§ **Task details**: Extract each line of the data below that contains the word "present", and copy each one in full.

§ **Data supplied**:
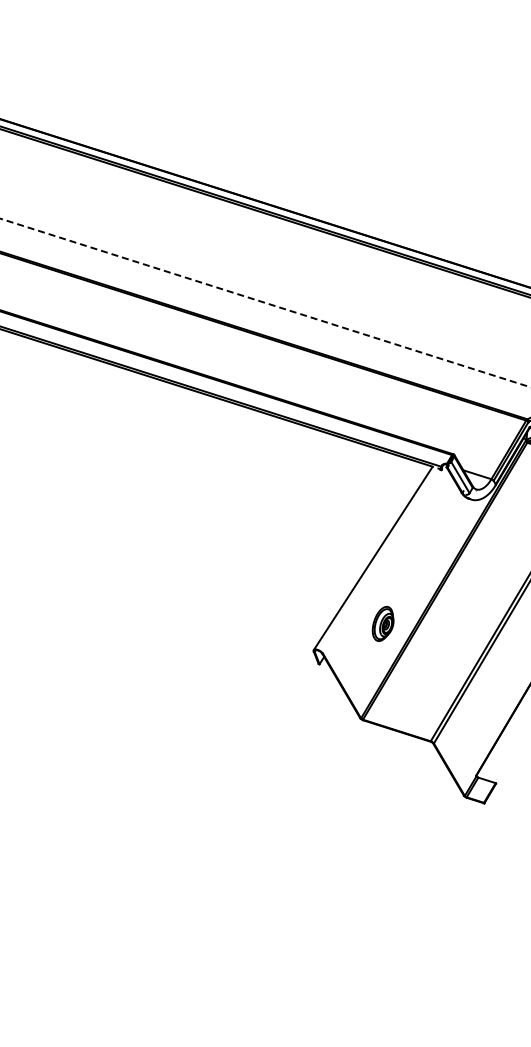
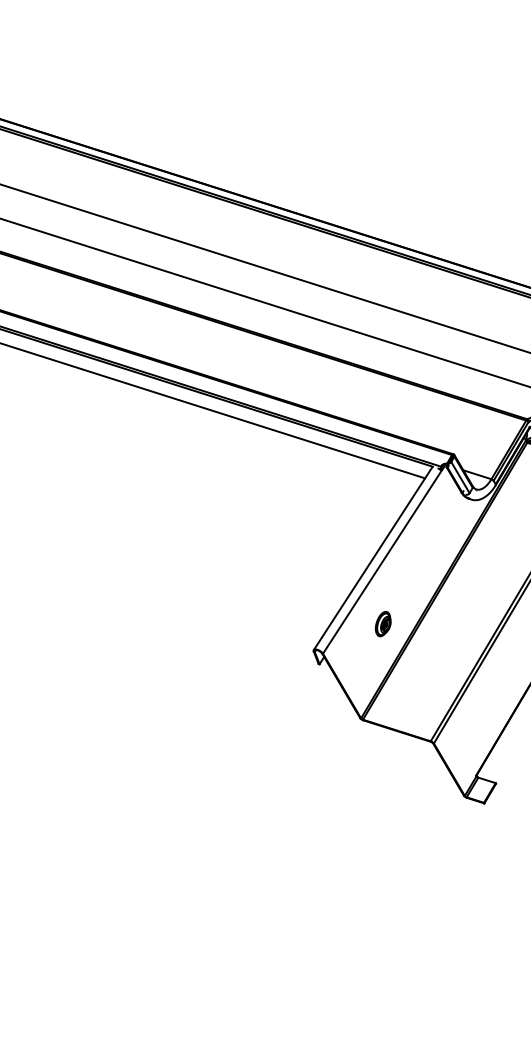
line at (264, 267): none -> present
line at (265, 302): dashed -> solid
line at (213, 411): none -> present
line at (384, 558): none -> present
part at (382, 623) size: 24x36 px -> 17x27 px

§ **Result of this task**:
line at (264, 267): none -> present
line at (213, 411): none -> present
line at (384, 558): none -> present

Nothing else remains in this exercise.